Eu sou apenas a sombra de um passado que carrego em minhas costas por onde passo. Um recordista em ausências e mestre em sobreviver com o pouco que me resta. O Brasil, esse gigante de memórias longas, parece não ter reservado um espaço em seu futuro.

Vivo no abismo de uma linha que divide o mundo entre os que têm e eu. Olho para a vitrine e o que vejo não é um objeto de desejo, mas o espelho da minha própria autoestima ferida. É o nó na garganta de precisar e nada encontrar, senão o vazio.
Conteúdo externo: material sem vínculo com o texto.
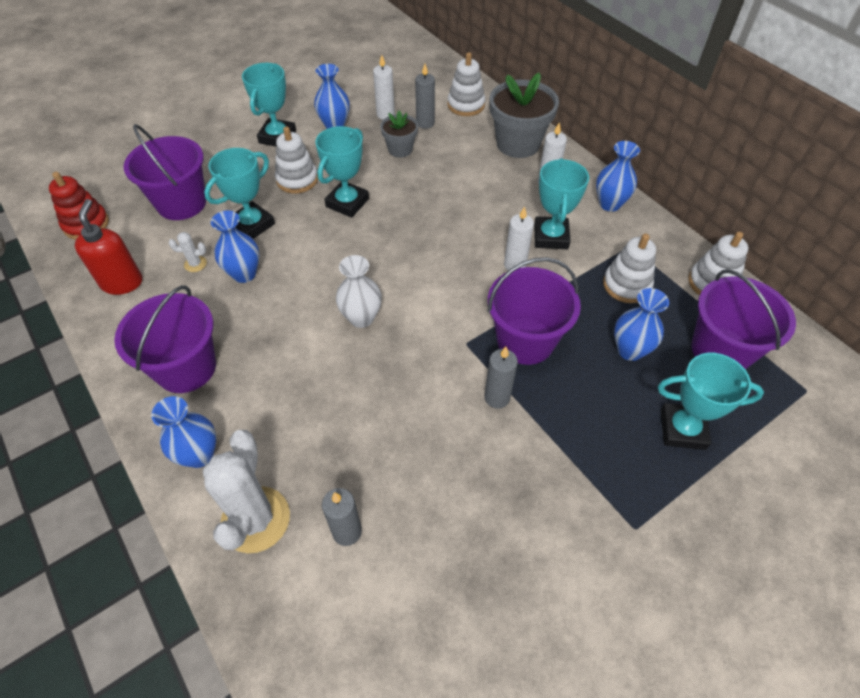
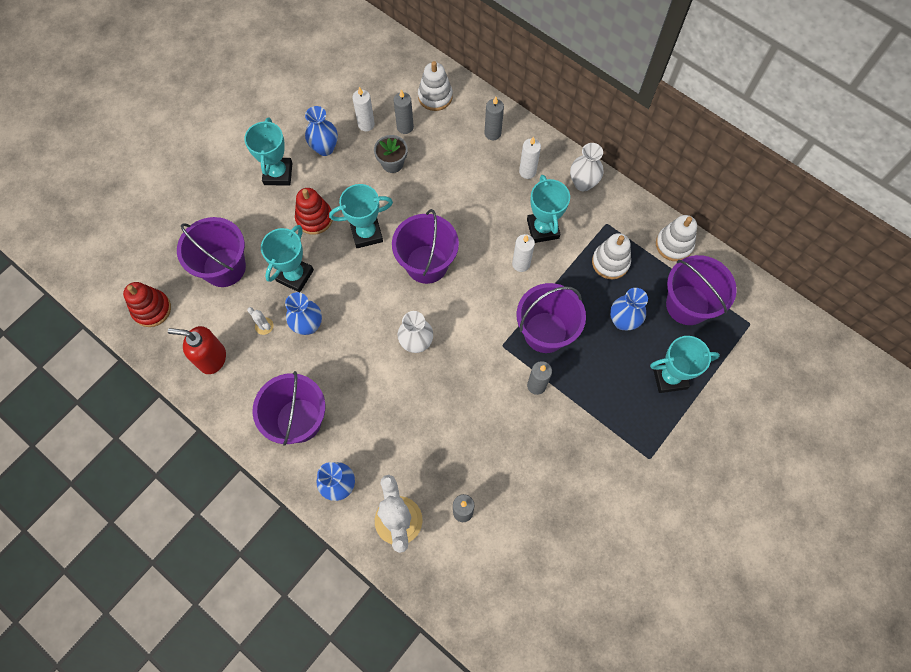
camera: 15 degrees left, 15 degrees up
(122, 282) = (212, 358): red soap dispenser -> red soap dispenser turned 60 degrees counterclockwise
(195, 264) = (264, 326): white cactus -> white cactus turned 60 degrees clockwise
(297, 179) = (314, 218): white stacking toy -> red stacking toy
(347, 203) = (366, 233): turquoise trophy -> turquoise trophy turned 60 degrees clockwise
(403, 243) = (426, 264): none -> purple bucket
(518, 144) = (492, 133): grey flower pot -> grey candle
(609, 204) = (583, 183): blue vase -> white vase

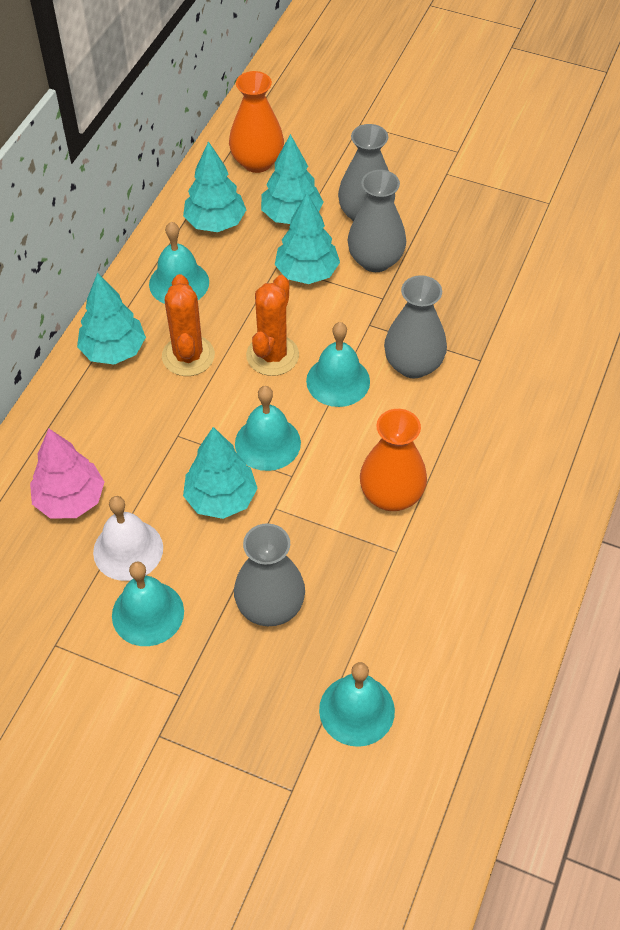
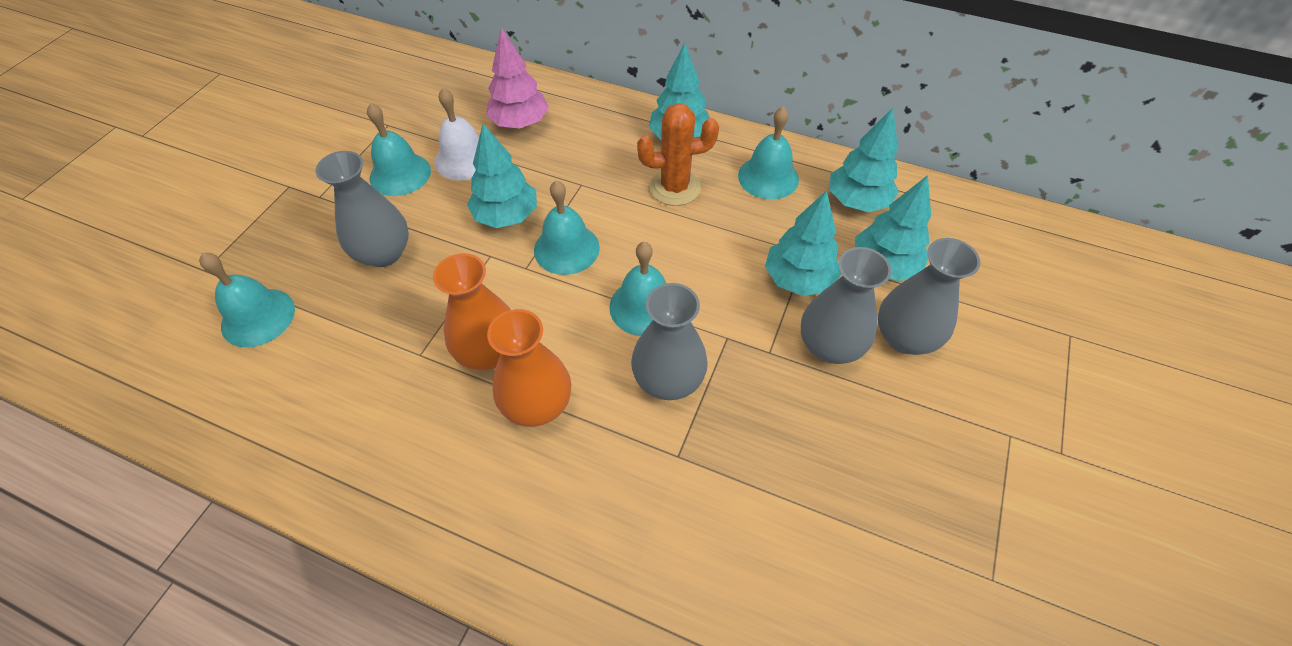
camera: 90 degrees right, 0 degrees up
(257, 162) = (962, 233): orange vase -> orange vase (537, 404)
(272, 355) = (677, 251): orange cactus -> none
Ao meu redor, a casa é cheia de vozes. Meus filhos são a riqueza que o meu bolso não conhece; neles deposito o amor que não supre a ausência do dinheiro. Amanheço antes do sol, gasto a sola do sapato e a esperança atrás de um sustento que nunca vem. Bato em portas que não se abrem e sinto o gosto amargo do abandono de quem deveria olhar por nós.

Dói ver que, no dia da urna, a mão que sofre é a mesma que esquece. Elegemos os mesmos fantasmas, vestimos as mesmas promessas e o ciclo se fecha como uma armadilha. Sinto que o amanhã é apenas uma cópia desgastada de hoje, gerando mais escassez e mais uma vez o silêncio de uma noite mal-dormida.

Falta atitude. De quem nos lidera, sim, mas também sinto falta de um grito que finalmente nos liberte desse mesmo modo de existir. Enquanto isso, fico aqui, me equilibrando entre o sobreviver e o querer ser.